NEW YORK (Reuters Health) – A two-day immersive trauma skills course led to improvement in an array of trauma skills among active-duty general surgeons, researchers say.
Sustaining procedural skills in trauma surgery is a problem for surgeons in rural, global, and combat settings, according to Dr. Mark Bowyer of the Uniformed Services University of the Health Sciences in Bethesda and colleagues. “Trauma care often requires open surgical procedures for low-frequency/high-risk injuries at a time when open surgical experience is declining in general and trauma surgery training,” they write in JAMA Surgery.
To assess the value of a two-day standardized trauma skills course on general surgeons’ accuracy and independent performance of specific skills, sevrage effexor poids Dr. Bowyer and colleagues recruited 65 active-duty surgeons (mean age, 38.5; 25% women).
“We did not set out to teach surgeons how to operate, but to provide them ‘coaching’ from four very experienced trauma mentors to ‘up their trauma game,'” Dr. Bowyer told Reuters Health by email. “The design allows for identification of skills deficits in an objective fashion, enabling further training to correct any deficiencies.”
Participants underwent a 2-day standardized, immersive, cadaver-based skills course, developed with best practices in instructional design, that trained them and assessed 24 trauma surgical procedures. The main outcome was trauma surgery capability, as measured by confidence, knowledge, abilities, and independent performance of specific trauma surgical procedures, and skill transfer three months posttraining.
Before and during training, only one participant (1%) was able to accurately perform all 24 procedures without guidance. After training, the other 64 (99%) met the benchmark performance requirements for the 24 procedures, and 51 (78%) were able to perform them without guidance.
Of 41 surgeons who responded to the posttraining survey, 19 (46.3%) reported direct skill transfer to trauma procedures and 10 (24.4%) reported skill transfer to other operations (e.g., non-trauma vascular exposures, intervention for intra-abdominal bleeding, and colon mobilization).
Overall, accounting for overlap, 23 participants (56.1%) reported skill transfer to trauma or other procedures.
In a retention pilot study with eight surgeons at a mean of 10 months posttraining, knowledge remained above benchmark, while procedural abilities remained at or above the benchmark for 21 of 24 procedures (87.5%).
Dr.
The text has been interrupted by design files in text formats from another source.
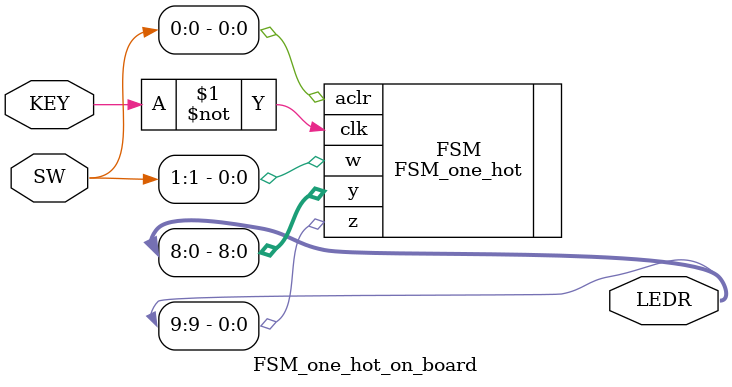
<source format=v>
module FSM_one_hot_on_board(input [1:0] SW, 
									 input [0:0] KEY, 
									 output [9:0] LEDR);
						 
	FSM_one_hot FSM(.clk(~KEY[0]), .aclr(SW[0]), .w(SW[1]),
								.z(LEDR[9]), .y(LEDR[8:0]));

endmodule

</source>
Bowyer said, “This curriculum will replace all current pre-deployment trauma skills training for military surgeons and will be required every two years. Our ongoing work with this effort will be to look at the durability of the skills learned as well as the application of them to patient care and the effect on outcomes.”
“This educational and assessment paradigm has broad applicability beyond both the military and surgeons, and is translatable to any skills-based healthcare specialty to include all surgical subspecialties, nonsurgical physicians, physician assistants, paramedics and nursing,” he concluded.
Dr. Carla Pugh of Stanford University, author of a related editorial, commented on the study in an email to Reuters Health. “The most important message for clinicians is to find a way to get involved in data gathering and data sharing. This will help data scientists model the learning curve to mastery and build a database of automated performance metrics.”
One example includes a recent announcement by the American Board of Surgery regarding their video-based assessment pilot project,” she noted. “Over 200 surgeons (and counting) have already committed to send videos for artificial intelligence analysis by three companies who are partnering with the ABS.”